Motivation: Annotation Enrichment Analysis (AEA) is a widely used analytical approach to process data generated by high-throughput genomic and proteomic experiments such as gene expression microarrays. The analysis uncovers and summarizes discriminating background information (e.g. GO annotations) for sets of genes identified by experiments (e.g. a set of differentially expressed genes, a cluster). The discovered information is utilized by human experts to find biological interpretations of the experiments.
However, AEA isolates and tests for overrepresentation only individual annotation terms or groups of similar terms and is limited in its ability to uncover complex phenomena involving relationship between multiple annotation terms from various knowledge bases. Also, AEA assumes that annotations describe the whole object of interest, which makes it difficult to apply it to sets of compound objects (e.g. sets of protein–protein interactions) and to sets of objects having an internal structure (e.g. protein complexes).
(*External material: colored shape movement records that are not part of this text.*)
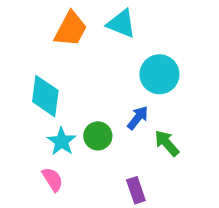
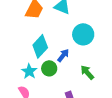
cyan diamond: (45, 96) -> (40, 46), moved, turned 35
blue arrow: (138, 118) -> (63, 55), moved

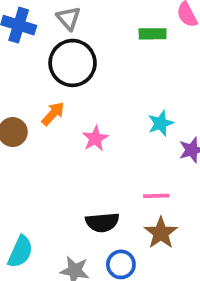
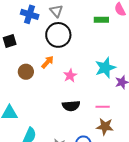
cyan star: (161, 123) -> (105, 68), size x1.5
black semicircle: (102, 222) -> (71, 106), moved
brown star: (161, 233) -> (105, 127), turned -30

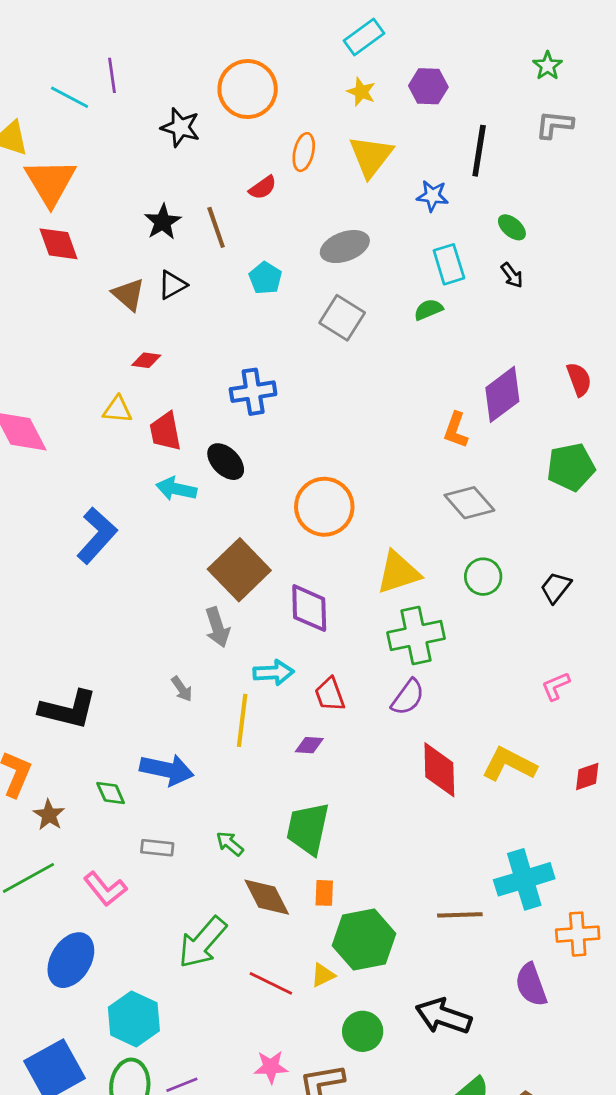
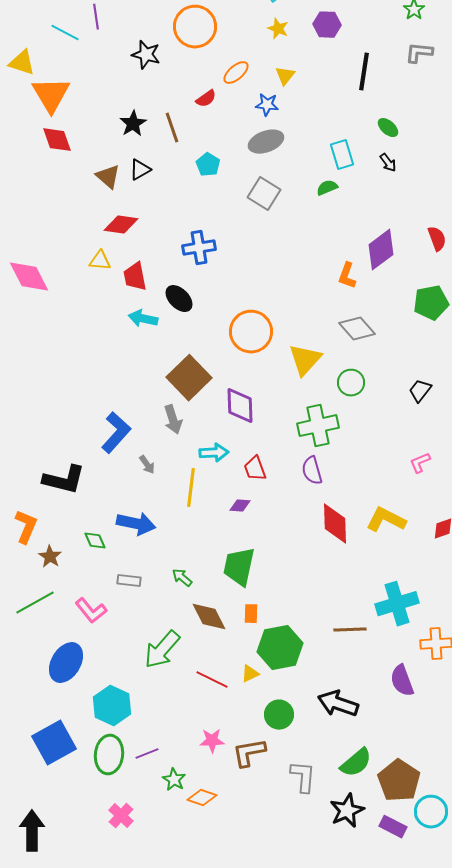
orange ellipse: (304, 152) -> (236, 73), turned 36
yellow triangle: (371, 156) -> (285, 76), size x0.6
blue star: (432, 196) -> (267, 105), moved
red diamond: (146, 360) -> (121, 225), size x1.6
blue L-shape: (97, 536) -> (116, 433), moved
yellow triangle: (398, 572) -> (305, 360), moved, turned -30
green circle: (483, 577) -> (351, 383), moved
purple semicircle: (408, 697) -> (312, 471), turned 128

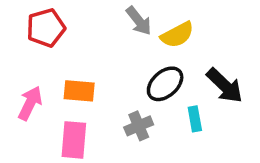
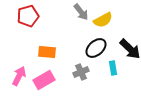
pink arrow: (30, 103) -> (19, 76), moved
pink rectangle: (74, 140) -> (44, 80), turned 55

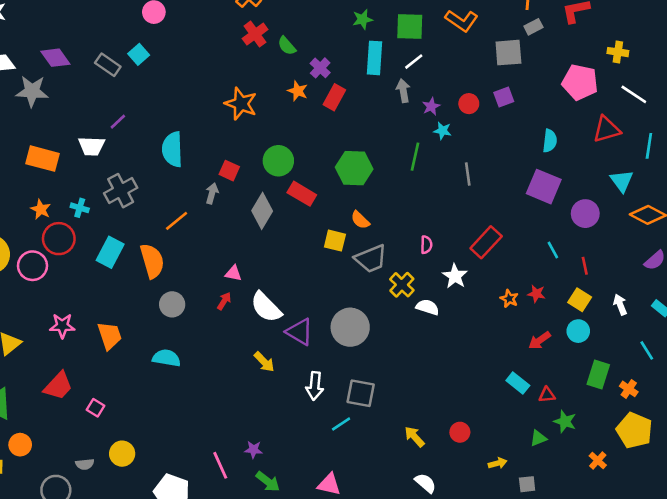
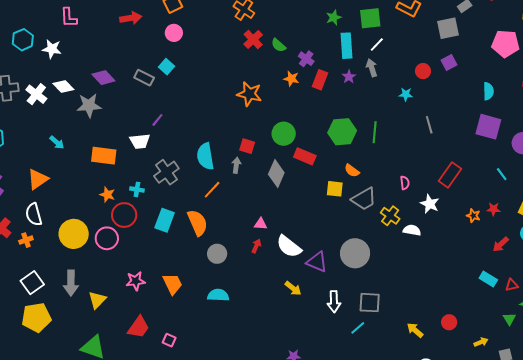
purple star: (431, 106) -> (349, 77), moved
cyan semicircle: (172, 149) -> (205, 156), moved
green line: (415, 157) -> (375, 132), moved
green triangle: (538, 438) -> (509, 319), turned -32

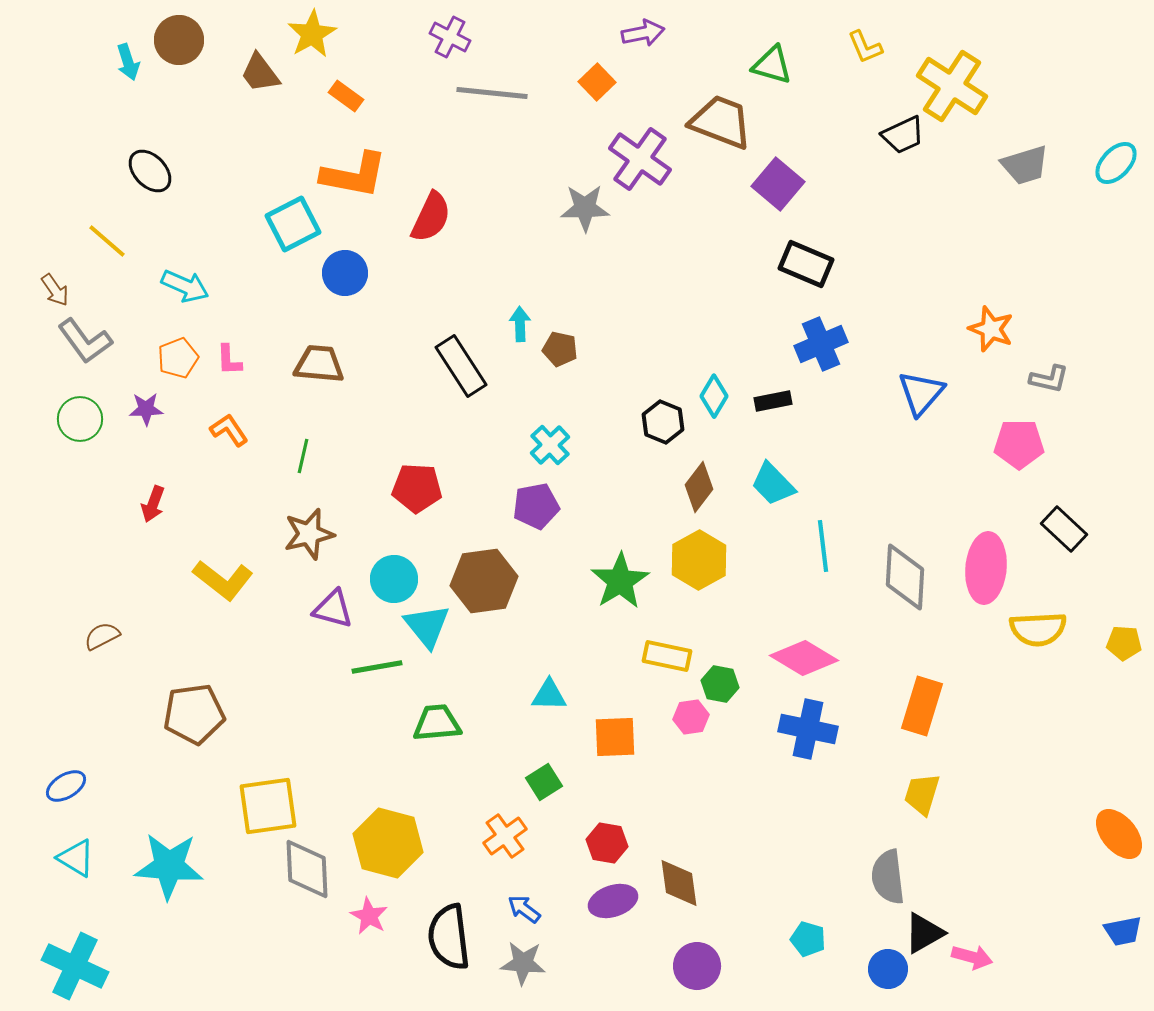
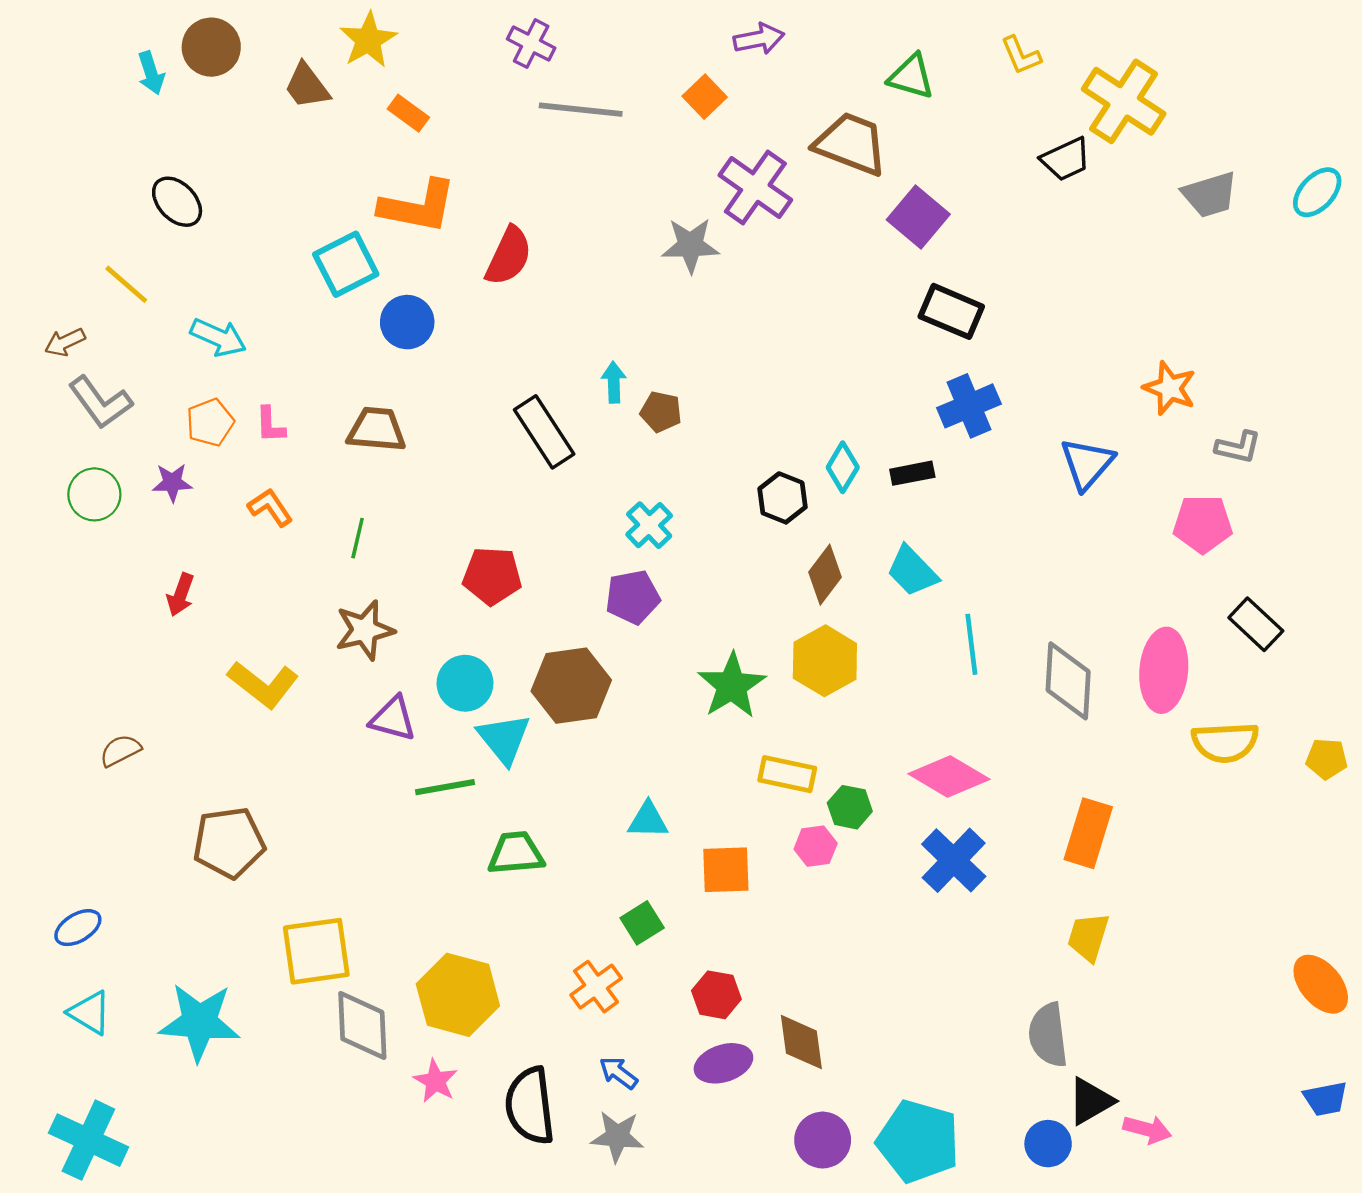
brown arrow: (55, 290) -> (65, 342), turned 100
blue cross: (808, 729) -> (954, 860), turned 32
cyan pentagon: (808, 939) -> (918, 1141), moved, size x2.0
Results: We propose a novel logic-based Annotation Concept Synthesis and Enrichment Analysis (ACSEA) approach. ACSEA fuses inductive logic reasoning with statistical inference to uncover more complex phenomena captured by the experiments. We evaluate our approach on large-scale datasets from several microarray experiments and on a clustered genome-wide genetic interaction network using different biological knowledge bases. The discovered interpretations have lower P-values than the interpretations found by AEA, are highly integrative in nature, and include analysis of quantitative and structured information present in the knowledge bases. The results suggest that ACSEA can boost effectiveness of the processing of high-throughput experiments.